The Paradox of the People who want Us to Buy Their Stuff so that We Will Be HAPPY

I'm still reading 'Darling', the spiritual autobiography by Mexican-American writer Richard Rodriguez, and am beginning to feel the pre-emptive regret that sets in when you know something wonderful is about to end. I don't want this book to stop.  The wisdom that Rodriguez unveils in 'Darling' - why women will lead the future of humane religion, the use and misuse and underuse of newspapers to define cities, the interplay and collisions between sexuality, sacrament and the internet, and most especially the question of how, in the age of superficial connection, we might both retain and renew ourselves as embodied souls - is of the kind that causes me to scrunch up my nose and smile with gentle awe. Rodriguez understands that good writing - or at least original writing - depends on (in fact, may consist in) taking two things that aren't already understood to belong together and out of them creating one new thing.  And so, this, tucked into his argument ('Final Edition') that the death of newspapers may mean the death of cities, and launched from a riff on the epidemic of disembodiment our age has embraced and regretted at the same time:

'Something funny I have noticed - perhaps you have noticed it, too. You know what futurists and online-ists and cut-out-the-middle-man-ists and Dovos-ists and deconstructionists of every stripe want for themselves? they want exactly what they tell you you no longer need, you pathetic, overweight, disembodied Kindle reader. They want white linen tablecloths on trestle tables in the middle of vineyards on soft blowy afternoons. (You can clock your bottle of wine online. Cheaper.) They want to go shopping on Saturday afternoons on the Avenue Victor Hugo; they want the pages of their New York Times all kind of greasy from croissant crumbs and butter at a cafe table in Aspen; they want to see their names in hard copy in the 'New Establishment' issue of Vanity Fair; they want a nineteenth-century bookshop; they want to see the plays in London; they want to float down the Nile in a felucca; they want five-star bricks and mortgage and Do Not Disturb signs and views of the park.

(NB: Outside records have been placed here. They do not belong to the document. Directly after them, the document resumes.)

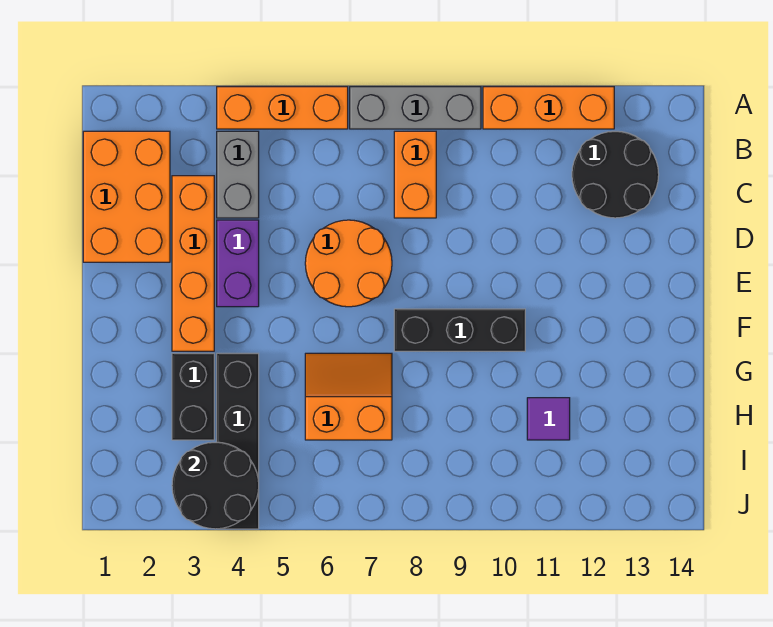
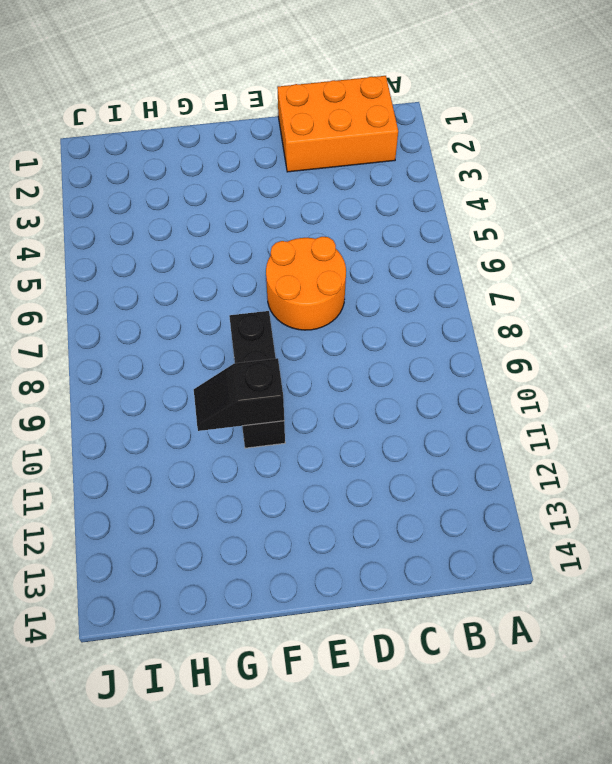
black 1x2 slope [194,358,284,431] -> none
none -> orange 1x3 brick [217,87,348,129]
none -> grey 1x3 brick [350,87,481,129]
none -> orange 1x3 brick [483,87,614,129]

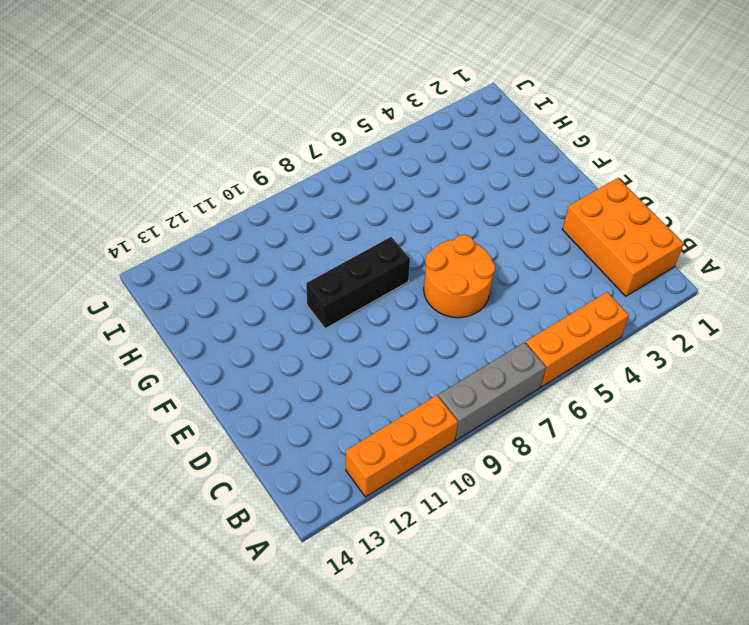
none -> grey 1x2 brick [217,131,259,218]
none -> orange 1x2 brick [394,131,436,218]
none -> black 2x2 round brick [572,131,659,218]

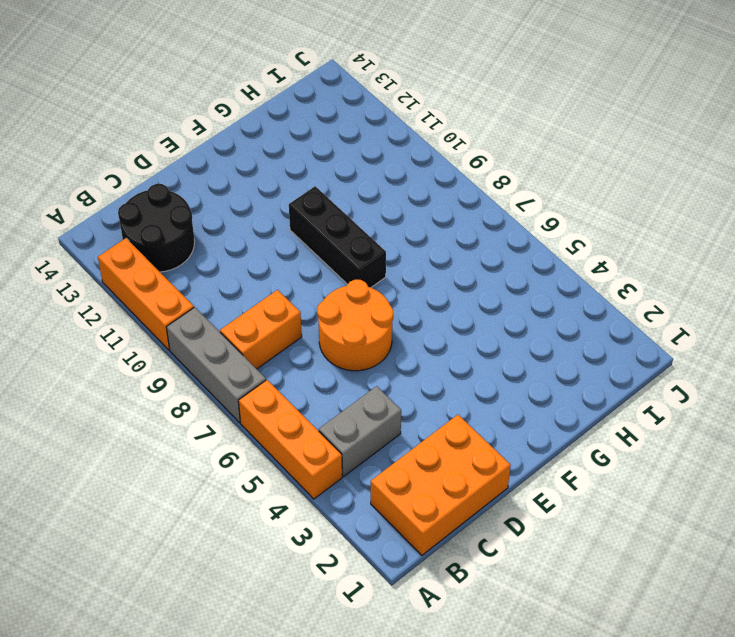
none -> orange 1x4 brick [172,176,214,351]
none -> purple 1x2 brick [217,220,259,307]
none -> black 1x2 brick [172,353,214,440]

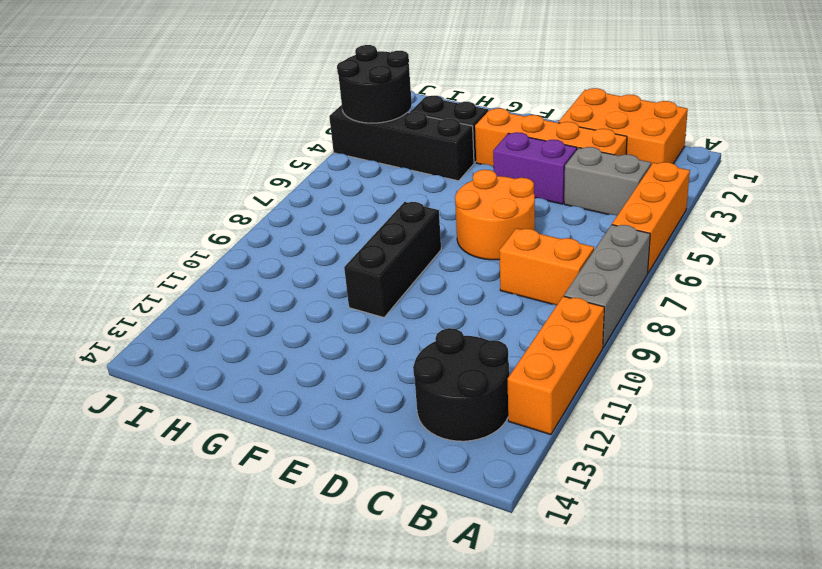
none -> orange 2x2 slope [305,353,392,440]
none -> purple 1x1 tile [527,398,570,440]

And in order to reserve these things for themselves they will plug up your eyes and your ears and your mouth, and if they can figure out a way to pump episodes of The Simpsons through the darkening corridors of your brain as you expire (ADD TO SHOPPING CART), they will do it.'

Wily, Rodriguez anticipates the reader's question (what must be done, etc.) with 'An obituary does not propose a solution.' He's right - lament and renewal are not the same thing. They can happen at the same time, however, or pretty close to it, and, of course, the tools of disembodiment are not inevitably so: I'm writing this on one of them. But I'm feeling more and more drawn to consider the degree to which I am an embodied person with access to technological tools that, when stewarded thoughtfully, can promote the common good (and mine), held in tension with the degree to which every day I am being invited to surrender my will to a machine in order that I might become more like one.